Nuit. L'obscurité éclairait les galaxies brillantes. La lune se fondait dans l'espace. Les lucioles volaient en nuées telles des étoiles filantes. La chaleur du jour montait, étouffante. Le ventilateur n'était rien comparé à la chaleur. Je sortis sur le porche, m'allongeai sur le lit en bambou, humai le parfum du lotus porté par le vent, écouta le chant du coucou venu d'un endroit lointain. Grand-mère était assise à côté de moi, les cheveux blancs, agitant un éventail en feuilles. Elle mâchait du bétel et commençait à raconter des histoires du bon vieux temps. Je m'endormis dans les contes de fées.
Dans mon sommeil agité, je percevais vaguement son odeur, comme celle de l'herbe, des fleurs et des fruits du jardin. C'était comme l'odeur du temps, les rigueurs du soleil et de la pluie, la désolation des contes de fées. Le ciel comptait une étoile de plus, et ma grand-mère n'était plus. Elle disait qu'à la mort, l'âme d'une personne se libérait et devenait une étoile brillante, qui veillerait sur les vivants chaque nuit.
En cet été moderne, le soleil répand encore sa lumière dorée sur les rues. Les flamboyants royaux brillent encore d'un rouge éclatant dans un coin du ciel. Des milliers de cigales chantent encore le chant d'amour de la création. Mais les gens s'enferment dans leurs chambres, malgré toutes leurs commodités.
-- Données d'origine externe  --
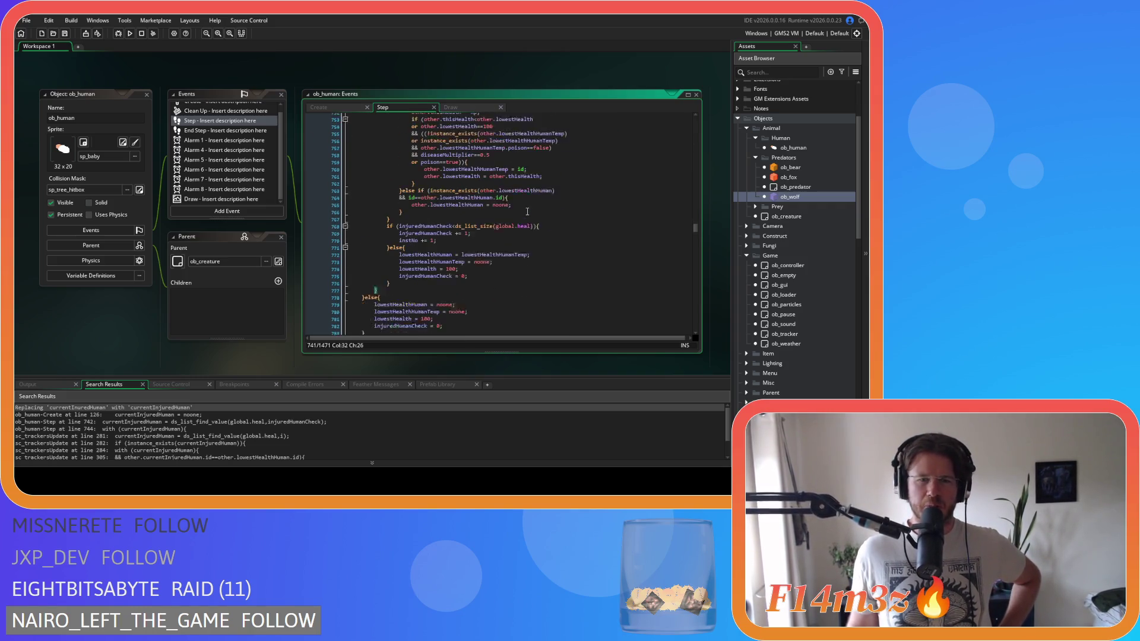
{"action": "scroll", "coordinate": [527, 211], "scroll_direction": "up", "scroll_amount": 4}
Dans la vie moderne, on a peur de sortir en été. On s'éloigne de la nature, se contentant de la fraîcheur de la climatisation. Les enfants aussi font moins voler leurs cerfs-volants ; ils restent dans leurs chambres, confinés à leur smartphone . Et naturellement, l'été devient de plus en plus rude.
Je me suis soudain souvenu des étés d'autrefois, des jours d'autrefois. Les jours d'été où la vieille dame mâchait du bétel, les cheveux blancs, les yeux brillants après un rire chaleureux. Le chant des cigales résonnait, un chant qui semblait perdurer depuis des millénaires. La berceuse était comme la brume au crépuscule. « Aoi, bonne nuit, aoi berceuse… » Qui est cette femme aux cheveux blancs, aux yeux brillants, qui me souriait ? Est-ce la Fée que je voyais souvent dans les contes qu'elle me racontait ? Comme elle ressemble à ma grand-mère !
En levant les yeux vers l'étoile la plus brillante du ciel, il me sembla la voir sourire. Dans les sanglots de nostalgie, mon été m'apparut avec tant de grandeur et de mystère. Il planta dans mon cœur un chant d'amour retentissant. Le bourdonnement des insectes depuis des temps immémoriaux. Les berceuses, les contes de fées qu'elle racontait, les plats qu'elle cuisinait ne sont plus que des souvenirs à jamais gravés dans ma mémoire.
Par une chaude journée d'été, je suis retournée dans le jardin de ma grand-mère. Le temps avait recouvert le paysage de mousse. J'ai trouvé la réponse à la question que je posais à ma grand-mère. Grand-mère, mon conte de fées, c'est toi. Et l'été, c'est la saison des contes de fées.